Exercise is an effective complement to depression treatment. Those who are more physically active tend to experience fewer depression symptoms. Exercise coupled with medication has been shown to improve symptoms as well. Tip: Aim for at least 30 minutes of moderate to vigorous, intense aerobic activity for 3–5 days each week.
Consider adding yoga to your fitness routine too. It’s an effective intervention for depression that benefits your physical and emotional health. Try these yoga routines to calm, balance, and challenge your mind and body.
Proper nutrition helps your brain function well, especially as it relates to the release of neurotransmitters (chemicals in the brain) that might be associated with depression. The production of neurotransmitters depends upon certain nutrients, vitamins, minerals, and amino acids that are found in whole grains, cheese, yogurt, dried beans, and vegetables. The jury’s still out on whether Omega-3, folate, and zinc can improve depression symptoms. However, eating more fish could bring some relief.

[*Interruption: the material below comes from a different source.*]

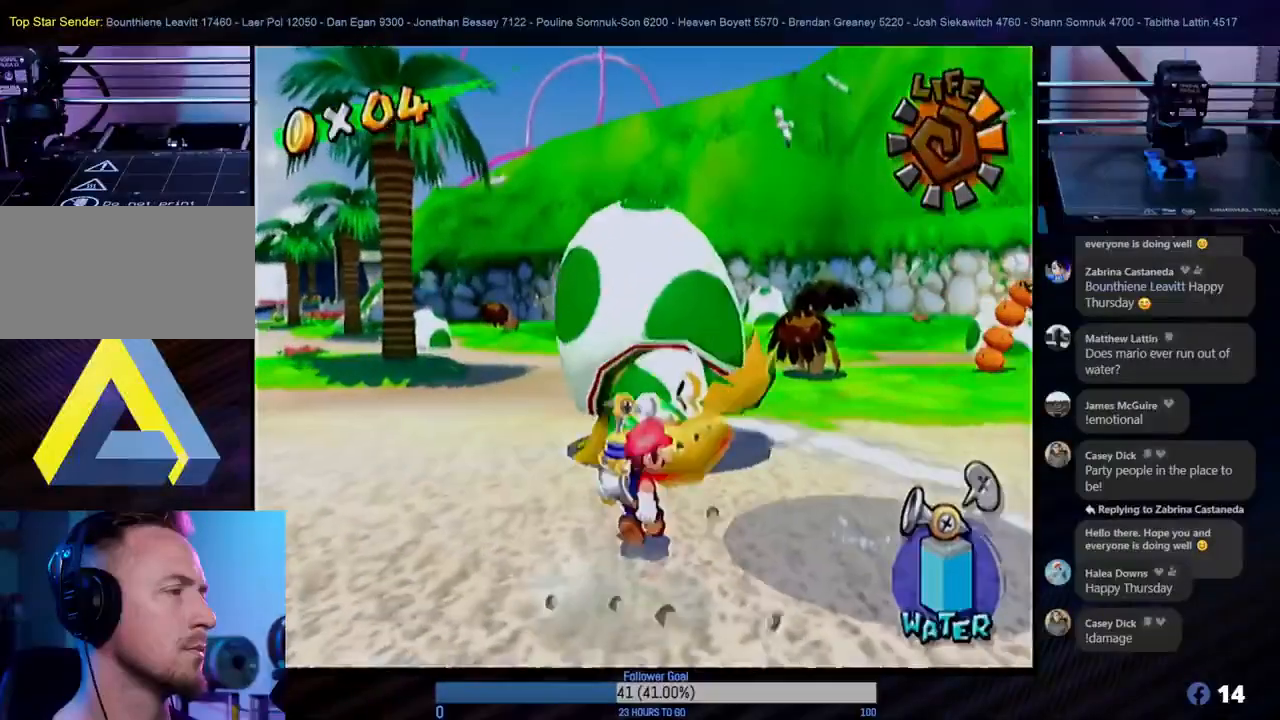
{"buttons": ["R1"], "left_stick": "down", "right_stick": "center", "events": [[83, "left_stick", "down"]]}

Eating a diet high in processed foods and fast foods is linked to higher rates of depression and drinking alcohol also has a depressive effect. Try to eat well-balanced meals in addition to the medication or psychotherapy you might receive for depression.

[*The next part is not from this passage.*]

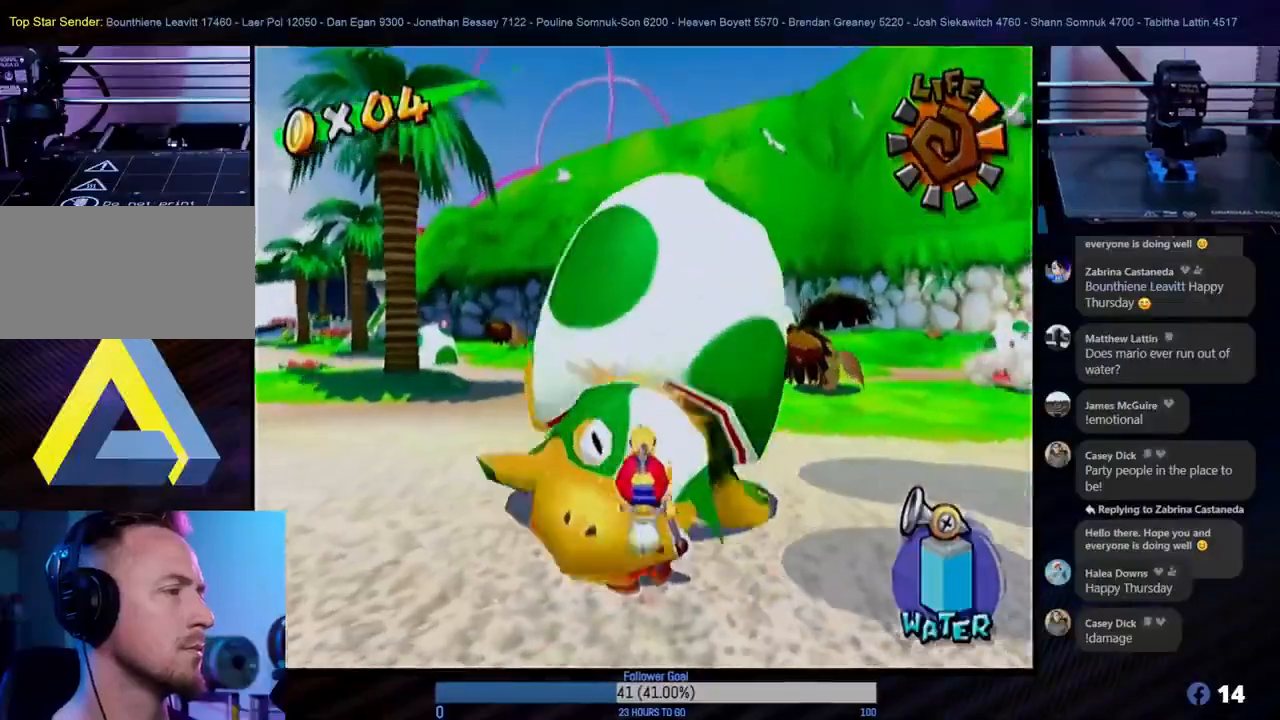
{"buttons": [], "left_stick": "down", "right_stick": "center", "events": [[67, "R1", "up"], [333, "A", "down"], [483, "A", "up"]]}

Those struggling with depression tend to have less contact and fewer satisfying relationships with family and friends. In addition, poor relationships with your partner and loved ones increase your risk of depression. However, support from family, friends, and coworkers can help you cope with future stress and combat loneliness. Relationships built on belongingness and mutual support can reduce feelings of sadness and helplessness. Build kindness, trust, and good communication with family and friends to strengthen your relationships and help them last.
While depression is more than just sadness, it can have a profound impact on your emotional health and thoughts. Mental fitness skills can be effective complements to depression treatment that might speed up recovery times. Mindfulness-based techniques paired with cognitive therapy also can bring some relief. Practicing meditation can relieve symptoms and counteract or prevent the physiological causes of depression too. Training your brain to practice optimism can challenge unproductive thought patterns. Mind/body approaches also can be an important part of supporting mental health and well-being for those who want to feel better.
A total fitness approach to overcoming depression incorporates exercise, nutrition, relationships, and mind-body skills. And remember, when combating depression, don’t hesitate to contact a healthcare professional, especially if you are in crisis. If you feel you're experiencing a potentially life-threatening problem, contact the Military Crisis Line online or call 800-273-8255 and press “1,” or the National Suicide Prevention Lifeline online or by phone at 1-800-273-TALK (8255). The Psychological Health Center of Excellence (PHCoE) also has a 24/7 Psychological Health Resource Center featuring a hotline, email, chat, and phone number. And visit HPRC’s Mental Health page. In an emergency, please dial 911.